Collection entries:
-----
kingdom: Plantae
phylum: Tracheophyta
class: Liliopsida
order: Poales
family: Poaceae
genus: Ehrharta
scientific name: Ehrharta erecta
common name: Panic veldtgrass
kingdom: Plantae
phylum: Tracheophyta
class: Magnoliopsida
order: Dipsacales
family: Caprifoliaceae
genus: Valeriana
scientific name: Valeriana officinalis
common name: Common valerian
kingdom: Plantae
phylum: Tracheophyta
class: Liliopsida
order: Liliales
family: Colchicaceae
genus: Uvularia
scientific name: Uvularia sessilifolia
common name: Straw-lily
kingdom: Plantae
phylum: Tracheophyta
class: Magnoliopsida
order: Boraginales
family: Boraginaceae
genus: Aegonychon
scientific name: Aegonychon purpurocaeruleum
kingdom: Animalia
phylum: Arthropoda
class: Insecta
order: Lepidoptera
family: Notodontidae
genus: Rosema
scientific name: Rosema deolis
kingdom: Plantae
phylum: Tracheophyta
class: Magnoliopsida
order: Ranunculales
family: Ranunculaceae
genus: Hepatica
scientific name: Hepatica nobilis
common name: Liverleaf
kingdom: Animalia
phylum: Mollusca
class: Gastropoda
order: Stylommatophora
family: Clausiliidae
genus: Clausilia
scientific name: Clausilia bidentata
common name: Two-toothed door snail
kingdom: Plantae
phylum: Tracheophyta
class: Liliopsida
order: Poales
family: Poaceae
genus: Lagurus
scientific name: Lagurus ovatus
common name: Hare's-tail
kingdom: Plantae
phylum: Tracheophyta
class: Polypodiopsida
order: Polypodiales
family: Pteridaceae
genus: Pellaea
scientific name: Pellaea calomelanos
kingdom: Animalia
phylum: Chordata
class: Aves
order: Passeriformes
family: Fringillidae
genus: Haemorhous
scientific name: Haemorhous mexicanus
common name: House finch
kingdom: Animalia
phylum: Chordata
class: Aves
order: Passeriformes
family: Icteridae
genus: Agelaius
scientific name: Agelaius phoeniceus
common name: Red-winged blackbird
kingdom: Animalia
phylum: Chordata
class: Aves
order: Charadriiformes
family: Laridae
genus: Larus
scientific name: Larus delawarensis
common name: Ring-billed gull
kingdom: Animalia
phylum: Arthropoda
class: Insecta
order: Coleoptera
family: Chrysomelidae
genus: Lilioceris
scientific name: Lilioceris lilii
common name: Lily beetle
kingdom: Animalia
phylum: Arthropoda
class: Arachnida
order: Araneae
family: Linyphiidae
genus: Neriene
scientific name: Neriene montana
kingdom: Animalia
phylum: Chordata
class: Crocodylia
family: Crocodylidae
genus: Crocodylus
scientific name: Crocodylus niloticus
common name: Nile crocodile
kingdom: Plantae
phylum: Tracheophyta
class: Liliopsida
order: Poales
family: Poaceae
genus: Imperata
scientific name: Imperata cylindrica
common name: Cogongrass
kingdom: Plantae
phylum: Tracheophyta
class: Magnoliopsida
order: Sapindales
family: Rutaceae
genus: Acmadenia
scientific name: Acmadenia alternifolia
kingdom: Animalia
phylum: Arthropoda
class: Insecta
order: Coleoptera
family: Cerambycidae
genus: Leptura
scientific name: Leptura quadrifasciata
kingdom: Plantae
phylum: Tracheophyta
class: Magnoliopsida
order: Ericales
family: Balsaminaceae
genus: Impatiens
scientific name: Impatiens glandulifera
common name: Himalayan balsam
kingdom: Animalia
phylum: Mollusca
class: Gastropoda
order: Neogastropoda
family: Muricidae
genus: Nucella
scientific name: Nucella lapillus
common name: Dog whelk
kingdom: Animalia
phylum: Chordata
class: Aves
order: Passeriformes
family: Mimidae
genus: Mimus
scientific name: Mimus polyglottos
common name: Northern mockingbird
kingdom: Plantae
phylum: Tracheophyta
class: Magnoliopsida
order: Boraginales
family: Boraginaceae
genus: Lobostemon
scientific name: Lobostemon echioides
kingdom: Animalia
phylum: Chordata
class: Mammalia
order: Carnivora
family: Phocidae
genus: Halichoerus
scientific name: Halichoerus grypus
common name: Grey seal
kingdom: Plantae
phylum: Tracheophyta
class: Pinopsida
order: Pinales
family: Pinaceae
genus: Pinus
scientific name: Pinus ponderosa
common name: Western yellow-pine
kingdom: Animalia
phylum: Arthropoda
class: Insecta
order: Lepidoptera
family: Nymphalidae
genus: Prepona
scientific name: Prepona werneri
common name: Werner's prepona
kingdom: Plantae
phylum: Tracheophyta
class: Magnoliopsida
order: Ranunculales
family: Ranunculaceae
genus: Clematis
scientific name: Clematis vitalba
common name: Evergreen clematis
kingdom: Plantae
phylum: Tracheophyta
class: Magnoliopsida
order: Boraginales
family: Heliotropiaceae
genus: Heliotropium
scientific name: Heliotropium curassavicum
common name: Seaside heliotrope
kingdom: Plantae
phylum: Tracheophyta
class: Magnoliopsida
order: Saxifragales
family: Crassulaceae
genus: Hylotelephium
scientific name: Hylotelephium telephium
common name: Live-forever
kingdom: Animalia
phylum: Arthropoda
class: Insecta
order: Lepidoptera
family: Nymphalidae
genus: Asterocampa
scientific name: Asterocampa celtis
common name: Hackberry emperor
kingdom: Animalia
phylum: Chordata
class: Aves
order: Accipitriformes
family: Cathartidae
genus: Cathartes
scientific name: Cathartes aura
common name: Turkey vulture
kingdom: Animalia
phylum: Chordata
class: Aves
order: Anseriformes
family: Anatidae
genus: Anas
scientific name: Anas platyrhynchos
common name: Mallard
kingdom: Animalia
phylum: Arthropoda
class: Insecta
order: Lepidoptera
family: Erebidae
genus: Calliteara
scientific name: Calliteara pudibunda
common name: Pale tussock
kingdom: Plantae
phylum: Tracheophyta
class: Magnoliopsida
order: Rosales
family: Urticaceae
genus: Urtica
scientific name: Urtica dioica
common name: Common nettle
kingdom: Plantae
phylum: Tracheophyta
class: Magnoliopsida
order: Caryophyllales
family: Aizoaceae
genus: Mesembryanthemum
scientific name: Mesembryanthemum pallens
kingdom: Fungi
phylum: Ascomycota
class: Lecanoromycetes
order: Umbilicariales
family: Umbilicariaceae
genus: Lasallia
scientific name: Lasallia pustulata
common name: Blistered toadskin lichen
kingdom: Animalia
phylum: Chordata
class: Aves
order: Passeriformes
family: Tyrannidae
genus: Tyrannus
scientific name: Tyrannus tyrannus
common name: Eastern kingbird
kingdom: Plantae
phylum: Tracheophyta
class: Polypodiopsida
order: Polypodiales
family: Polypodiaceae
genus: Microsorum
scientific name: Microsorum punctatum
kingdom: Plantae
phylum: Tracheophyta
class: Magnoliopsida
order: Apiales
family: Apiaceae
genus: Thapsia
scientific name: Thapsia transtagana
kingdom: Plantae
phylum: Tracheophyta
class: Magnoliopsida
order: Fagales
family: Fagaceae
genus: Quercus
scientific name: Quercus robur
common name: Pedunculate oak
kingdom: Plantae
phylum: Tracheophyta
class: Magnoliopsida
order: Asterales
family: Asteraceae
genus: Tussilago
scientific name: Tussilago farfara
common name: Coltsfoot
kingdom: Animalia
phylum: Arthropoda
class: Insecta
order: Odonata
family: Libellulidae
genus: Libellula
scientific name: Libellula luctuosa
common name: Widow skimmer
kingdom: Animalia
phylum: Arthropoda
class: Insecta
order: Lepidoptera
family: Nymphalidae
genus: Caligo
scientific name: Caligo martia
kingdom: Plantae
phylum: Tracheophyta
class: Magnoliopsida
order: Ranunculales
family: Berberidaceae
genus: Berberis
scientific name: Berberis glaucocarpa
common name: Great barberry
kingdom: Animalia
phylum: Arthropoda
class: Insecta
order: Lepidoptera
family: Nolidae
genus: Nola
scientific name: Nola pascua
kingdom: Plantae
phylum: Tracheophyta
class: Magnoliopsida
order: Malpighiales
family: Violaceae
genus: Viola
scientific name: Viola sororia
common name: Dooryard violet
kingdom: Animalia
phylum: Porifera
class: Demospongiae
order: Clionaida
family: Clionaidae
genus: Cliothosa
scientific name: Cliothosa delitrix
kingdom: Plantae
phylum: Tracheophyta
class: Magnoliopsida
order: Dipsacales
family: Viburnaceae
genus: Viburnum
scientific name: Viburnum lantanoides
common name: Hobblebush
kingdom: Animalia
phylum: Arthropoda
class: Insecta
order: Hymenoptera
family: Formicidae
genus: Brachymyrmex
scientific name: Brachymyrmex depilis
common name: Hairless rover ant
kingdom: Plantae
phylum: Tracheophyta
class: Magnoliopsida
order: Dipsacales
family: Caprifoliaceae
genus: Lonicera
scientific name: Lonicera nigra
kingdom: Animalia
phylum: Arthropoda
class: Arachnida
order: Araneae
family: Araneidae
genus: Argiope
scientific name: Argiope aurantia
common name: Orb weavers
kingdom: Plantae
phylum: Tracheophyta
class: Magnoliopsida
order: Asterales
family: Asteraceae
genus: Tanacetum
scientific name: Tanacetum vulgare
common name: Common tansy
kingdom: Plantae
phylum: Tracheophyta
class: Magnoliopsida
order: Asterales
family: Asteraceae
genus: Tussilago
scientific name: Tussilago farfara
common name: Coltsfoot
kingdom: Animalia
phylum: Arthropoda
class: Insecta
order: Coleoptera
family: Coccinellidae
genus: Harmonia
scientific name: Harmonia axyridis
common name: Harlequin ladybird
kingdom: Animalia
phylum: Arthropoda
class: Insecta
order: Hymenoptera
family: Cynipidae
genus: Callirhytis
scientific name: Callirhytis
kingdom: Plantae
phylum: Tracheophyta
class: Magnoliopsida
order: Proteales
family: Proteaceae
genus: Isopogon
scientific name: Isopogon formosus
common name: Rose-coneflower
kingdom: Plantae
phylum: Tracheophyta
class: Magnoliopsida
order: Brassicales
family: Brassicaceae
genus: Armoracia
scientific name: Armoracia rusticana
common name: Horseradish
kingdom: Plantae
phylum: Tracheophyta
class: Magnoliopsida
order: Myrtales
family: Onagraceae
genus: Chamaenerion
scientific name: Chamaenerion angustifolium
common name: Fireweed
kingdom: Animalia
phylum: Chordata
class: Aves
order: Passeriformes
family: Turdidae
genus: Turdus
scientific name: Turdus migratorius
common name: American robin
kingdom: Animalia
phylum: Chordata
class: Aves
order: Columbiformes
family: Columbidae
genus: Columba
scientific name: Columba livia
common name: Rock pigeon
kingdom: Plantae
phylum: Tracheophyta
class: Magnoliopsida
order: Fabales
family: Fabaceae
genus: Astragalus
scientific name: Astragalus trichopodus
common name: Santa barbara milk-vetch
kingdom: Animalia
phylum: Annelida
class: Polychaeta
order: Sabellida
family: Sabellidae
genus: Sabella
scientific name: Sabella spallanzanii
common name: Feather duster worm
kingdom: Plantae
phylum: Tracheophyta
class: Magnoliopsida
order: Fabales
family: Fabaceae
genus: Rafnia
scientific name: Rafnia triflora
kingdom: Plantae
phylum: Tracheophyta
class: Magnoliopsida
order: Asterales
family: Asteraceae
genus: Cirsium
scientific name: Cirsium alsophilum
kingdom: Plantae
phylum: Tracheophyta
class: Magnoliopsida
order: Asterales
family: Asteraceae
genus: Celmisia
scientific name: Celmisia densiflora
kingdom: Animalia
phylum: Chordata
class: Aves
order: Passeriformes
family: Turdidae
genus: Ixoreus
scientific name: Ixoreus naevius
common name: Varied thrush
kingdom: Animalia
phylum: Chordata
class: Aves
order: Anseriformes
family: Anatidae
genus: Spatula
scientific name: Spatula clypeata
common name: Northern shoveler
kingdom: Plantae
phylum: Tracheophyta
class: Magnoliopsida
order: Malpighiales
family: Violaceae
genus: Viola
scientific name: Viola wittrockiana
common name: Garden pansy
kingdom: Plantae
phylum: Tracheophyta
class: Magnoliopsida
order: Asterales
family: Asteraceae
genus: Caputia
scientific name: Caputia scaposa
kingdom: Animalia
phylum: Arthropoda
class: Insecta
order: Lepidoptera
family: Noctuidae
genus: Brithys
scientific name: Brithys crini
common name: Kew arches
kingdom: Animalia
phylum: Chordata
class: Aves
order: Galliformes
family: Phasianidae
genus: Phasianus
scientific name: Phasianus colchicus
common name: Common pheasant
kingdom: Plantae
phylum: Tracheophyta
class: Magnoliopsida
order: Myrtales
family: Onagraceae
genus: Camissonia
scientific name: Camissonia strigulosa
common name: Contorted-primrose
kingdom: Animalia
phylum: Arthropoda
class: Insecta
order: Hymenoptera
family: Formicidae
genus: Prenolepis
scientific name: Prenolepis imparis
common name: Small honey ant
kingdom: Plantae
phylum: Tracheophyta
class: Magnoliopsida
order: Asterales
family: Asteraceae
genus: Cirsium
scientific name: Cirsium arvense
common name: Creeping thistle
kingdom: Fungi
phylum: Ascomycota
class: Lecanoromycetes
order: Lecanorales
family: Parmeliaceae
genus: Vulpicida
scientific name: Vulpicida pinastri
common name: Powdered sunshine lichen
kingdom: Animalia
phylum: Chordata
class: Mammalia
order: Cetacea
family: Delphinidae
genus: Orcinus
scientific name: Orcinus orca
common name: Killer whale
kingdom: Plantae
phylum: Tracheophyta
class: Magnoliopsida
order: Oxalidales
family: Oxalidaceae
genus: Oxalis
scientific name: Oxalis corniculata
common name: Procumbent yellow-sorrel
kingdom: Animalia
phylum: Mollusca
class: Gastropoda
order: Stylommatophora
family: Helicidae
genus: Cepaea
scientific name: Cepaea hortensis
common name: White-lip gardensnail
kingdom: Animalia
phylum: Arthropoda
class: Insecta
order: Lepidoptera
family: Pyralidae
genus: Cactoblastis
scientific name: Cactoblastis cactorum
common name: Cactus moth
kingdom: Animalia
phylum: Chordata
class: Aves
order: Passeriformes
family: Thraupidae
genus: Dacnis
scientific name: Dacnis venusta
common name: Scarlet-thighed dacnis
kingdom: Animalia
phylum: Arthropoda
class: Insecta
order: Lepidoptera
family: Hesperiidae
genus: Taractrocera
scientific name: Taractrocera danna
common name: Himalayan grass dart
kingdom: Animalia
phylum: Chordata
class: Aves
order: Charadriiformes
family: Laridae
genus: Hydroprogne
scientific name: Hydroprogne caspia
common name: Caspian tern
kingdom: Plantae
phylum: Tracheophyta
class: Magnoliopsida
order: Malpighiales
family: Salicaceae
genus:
-----
DIRECTION:
Rewrite the lines from the start of the entries through the line containing "scientific name: Valeriana officinalis", swapping every "phylum" for "division" and changing nothing else.

COMPLETED TASK:
kingdom: Plantae
division: Tracheophyta
class: Liliopsida
order: Poales
family: Poaceae
genus: Ehrharta
scientific name: Ehrharta erecta
common name: Panic veldtgrass
kingdom: Plantae
division: Tracheophyta
class: Magnoliopsida
order: Dipsacales
family: Caprifoliaceae
genus: Valeriana
scientific name: Valeriana officinalis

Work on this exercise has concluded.